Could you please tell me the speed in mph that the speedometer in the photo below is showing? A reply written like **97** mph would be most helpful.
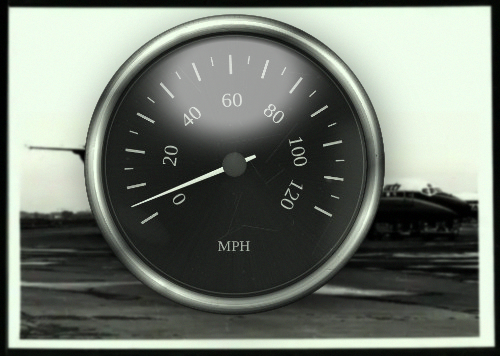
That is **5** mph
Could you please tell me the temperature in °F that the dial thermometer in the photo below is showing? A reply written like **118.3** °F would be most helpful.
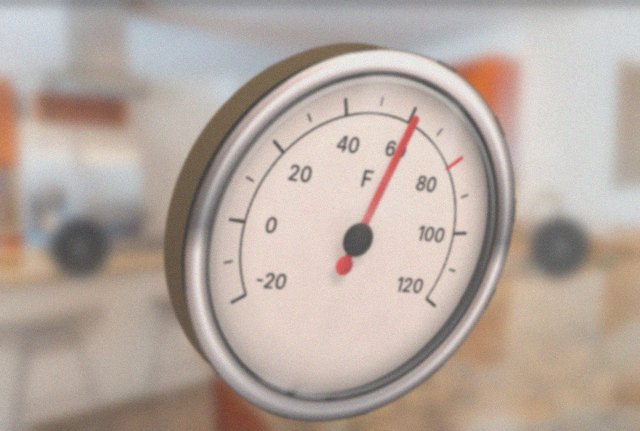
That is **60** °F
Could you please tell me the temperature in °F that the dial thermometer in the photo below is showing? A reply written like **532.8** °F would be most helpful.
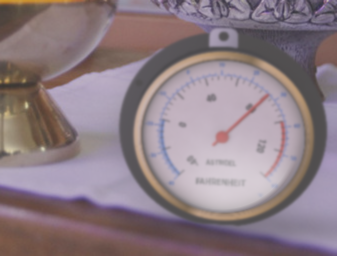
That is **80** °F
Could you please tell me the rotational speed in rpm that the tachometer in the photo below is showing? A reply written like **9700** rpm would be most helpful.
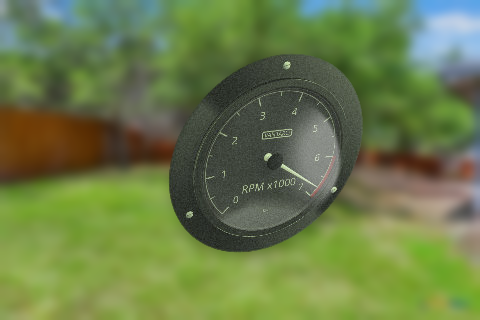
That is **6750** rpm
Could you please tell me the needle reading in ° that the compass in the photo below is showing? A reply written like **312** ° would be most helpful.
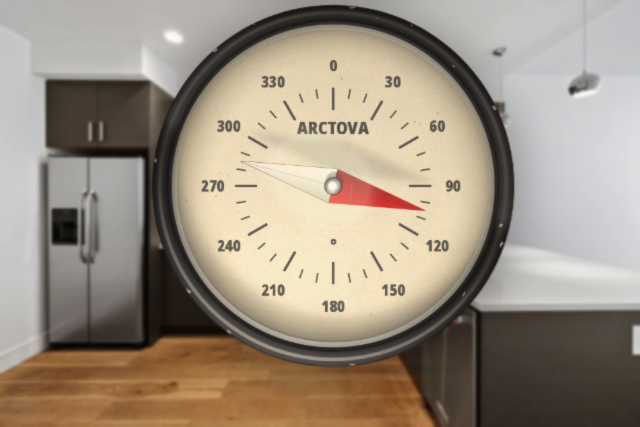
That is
★ ★ ★ ★ ★
§ **Problem to solve**:
Convert the entries above into a numbered list with no blank lines, and leave the pictures out.

§ **Result of this exercise**:
1. Could you please tell me the speed in mph that the speedometer in the photo below is showing? A reply written like **97** mph would be most helpful.
2. That is **5** mph
3. Could you please tell me the temperature in °F that the dial thermometer in the photo below is showing? A reply written like **118.3** °F would be most helpful.
4. That is **60** °F
5. Could you please tell me the temperature in °F that the dial thermometer in the photo below is showing? A reply written like **532.8** °F would be most helpful.
6. That is **80** °F
7. Could you please tell me the rotational speed in rpm that the tachometer in the photo below is showing? A reply written like **9700** rpm would be most helpful.
8. That is **6750** rpm
9. Could you please tell me the needle reading in ° that the compass in the photo below is showing? A reply written like **312** ° would be most helpful.
10. That is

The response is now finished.